My body, my self

I’ve been thinking about how I view my body lately. I went to my OB/GYN last Saturday for my annual exam. I’m a new patient so I had to explain my medical history to her. She prescribed a mammogram and pelvic ultrasound after examining me. I think it’s ironic that I have issues related to my reproductive organs when I don’t see my body as a vehicle to get sex or attract others sexually.

I had surgery to remove a fibroid seven years ago. It grew so large in such a short time span that my doctors were concerned it was cancerous. I literally looked seven months pregnant when I had the surgery, even though I never had sex.

I had transvaginal ultrasounds multiple times to see what was wrong with me. I thought it was strange how I had a wand stuck between my legs when no man had ever ventured there. One technician embarrassed me by asking if I was a virgin before inserting the wand. I think she meant well and wanted to prevent discomfort, but I was very uncomfortable with how she phrased the question.

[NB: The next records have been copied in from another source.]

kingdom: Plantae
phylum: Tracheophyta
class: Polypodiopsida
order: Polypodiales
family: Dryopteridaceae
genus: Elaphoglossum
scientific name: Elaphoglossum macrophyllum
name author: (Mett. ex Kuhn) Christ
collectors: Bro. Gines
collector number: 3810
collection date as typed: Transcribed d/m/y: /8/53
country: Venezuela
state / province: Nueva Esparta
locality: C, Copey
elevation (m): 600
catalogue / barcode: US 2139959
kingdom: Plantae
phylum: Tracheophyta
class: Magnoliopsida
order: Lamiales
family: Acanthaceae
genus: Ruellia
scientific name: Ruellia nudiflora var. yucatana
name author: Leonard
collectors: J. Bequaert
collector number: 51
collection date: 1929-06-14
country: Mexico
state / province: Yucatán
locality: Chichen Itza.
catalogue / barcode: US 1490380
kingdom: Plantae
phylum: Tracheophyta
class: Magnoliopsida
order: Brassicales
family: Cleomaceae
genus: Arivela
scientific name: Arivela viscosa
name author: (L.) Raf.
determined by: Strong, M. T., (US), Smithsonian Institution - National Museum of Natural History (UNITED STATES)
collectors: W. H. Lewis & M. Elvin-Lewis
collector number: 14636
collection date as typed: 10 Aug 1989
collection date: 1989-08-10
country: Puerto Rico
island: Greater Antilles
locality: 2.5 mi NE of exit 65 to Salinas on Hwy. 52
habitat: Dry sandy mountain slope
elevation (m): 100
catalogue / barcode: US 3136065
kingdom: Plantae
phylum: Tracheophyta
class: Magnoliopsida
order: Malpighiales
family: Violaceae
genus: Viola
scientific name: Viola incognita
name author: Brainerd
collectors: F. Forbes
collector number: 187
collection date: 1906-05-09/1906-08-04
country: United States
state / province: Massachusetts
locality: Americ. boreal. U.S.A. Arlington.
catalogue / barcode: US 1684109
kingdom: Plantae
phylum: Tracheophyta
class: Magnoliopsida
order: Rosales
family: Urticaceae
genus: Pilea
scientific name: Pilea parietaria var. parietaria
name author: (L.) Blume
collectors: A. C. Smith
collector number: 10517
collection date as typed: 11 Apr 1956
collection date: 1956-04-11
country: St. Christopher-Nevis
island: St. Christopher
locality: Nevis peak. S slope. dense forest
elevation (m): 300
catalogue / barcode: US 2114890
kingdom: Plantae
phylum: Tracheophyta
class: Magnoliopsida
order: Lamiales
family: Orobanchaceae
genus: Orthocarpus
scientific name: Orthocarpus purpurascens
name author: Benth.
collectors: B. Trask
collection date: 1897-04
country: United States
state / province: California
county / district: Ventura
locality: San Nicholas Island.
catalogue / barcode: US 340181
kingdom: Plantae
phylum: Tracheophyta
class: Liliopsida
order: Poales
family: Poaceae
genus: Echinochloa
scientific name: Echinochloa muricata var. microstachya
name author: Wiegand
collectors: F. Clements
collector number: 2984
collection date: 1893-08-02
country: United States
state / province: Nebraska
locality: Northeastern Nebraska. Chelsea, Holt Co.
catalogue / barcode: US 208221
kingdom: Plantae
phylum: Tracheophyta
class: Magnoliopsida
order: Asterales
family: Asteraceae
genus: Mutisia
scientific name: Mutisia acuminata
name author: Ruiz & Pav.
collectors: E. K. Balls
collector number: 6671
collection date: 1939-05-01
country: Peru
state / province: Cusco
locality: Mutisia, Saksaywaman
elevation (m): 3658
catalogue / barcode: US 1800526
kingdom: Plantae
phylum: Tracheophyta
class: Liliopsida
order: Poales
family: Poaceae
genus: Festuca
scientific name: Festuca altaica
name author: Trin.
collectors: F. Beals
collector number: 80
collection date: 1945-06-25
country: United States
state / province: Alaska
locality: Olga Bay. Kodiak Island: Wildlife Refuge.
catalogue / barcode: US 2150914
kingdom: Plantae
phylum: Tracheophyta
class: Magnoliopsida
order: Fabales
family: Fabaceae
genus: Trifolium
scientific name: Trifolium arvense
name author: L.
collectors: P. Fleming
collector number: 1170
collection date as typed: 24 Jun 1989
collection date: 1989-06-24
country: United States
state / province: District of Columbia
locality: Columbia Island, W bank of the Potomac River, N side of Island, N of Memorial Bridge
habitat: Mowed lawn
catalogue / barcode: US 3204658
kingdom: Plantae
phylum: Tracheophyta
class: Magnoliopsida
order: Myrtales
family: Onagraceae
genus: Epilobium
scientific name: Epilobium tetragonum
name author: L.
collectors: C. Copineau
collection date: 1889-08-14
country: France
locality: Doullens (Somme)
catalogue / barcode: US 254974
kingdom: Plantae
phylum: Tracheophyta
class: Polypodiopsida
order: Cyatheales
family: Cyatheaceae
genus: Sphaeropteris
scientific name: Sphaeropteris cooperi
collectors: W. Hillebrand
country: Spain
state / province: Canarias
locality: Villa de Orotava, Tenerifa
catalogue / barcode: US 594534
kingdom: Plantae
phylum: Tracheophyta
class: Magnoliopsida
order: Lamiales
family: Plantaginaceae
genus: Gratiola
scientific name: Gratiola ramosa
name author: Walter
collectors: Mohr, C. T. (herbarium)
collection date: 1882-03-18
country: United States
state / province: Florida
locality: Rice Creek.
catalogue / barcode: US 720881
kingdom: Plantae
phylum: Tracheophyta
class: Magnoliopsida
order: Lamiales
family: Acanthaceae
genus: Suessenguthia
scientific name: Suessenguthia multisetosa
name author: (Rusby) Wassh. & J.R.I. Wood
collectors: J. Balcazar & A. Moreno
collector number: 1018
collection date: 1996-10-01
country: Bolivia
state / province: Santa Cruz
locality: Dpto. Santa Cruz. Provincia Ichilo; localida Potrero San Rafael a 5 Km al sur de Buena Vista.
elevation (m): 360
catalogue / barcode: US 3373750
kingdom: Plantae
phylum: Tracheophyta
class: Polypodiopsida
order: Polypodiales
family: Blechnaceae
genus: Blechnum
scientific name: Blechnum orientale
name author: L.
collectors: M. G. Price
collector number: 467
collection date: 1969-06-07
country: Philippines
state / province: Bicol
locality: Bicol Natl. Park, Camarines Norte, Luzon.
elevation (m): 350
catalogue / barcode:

I had my surgery after many, many sonograms, ultrasounds, and a MRI. The fibroid turned out to be benign. I later found out that it was five pounds when I got my lab results from the hospital. It grew that big within three to four months.

I was concerned about how the surgery would affect my ability to have children. I’ve always wanted to be a parent. The surgery went well and I was told that I should be able to have children with no problems.

Even though I’m asexual, I think I view my breasts and reproductive organs as being very important to my female identity. I would be emotionally devastated if I had breast cancer and had to get a mastectomy. Losing a breast or two to cancer would obviously mean the loss of body parts and cause tremendous pain. But it would also mean that I have to change how I view myself.

I scheduled my tests for later this month. I hope everything’s fine.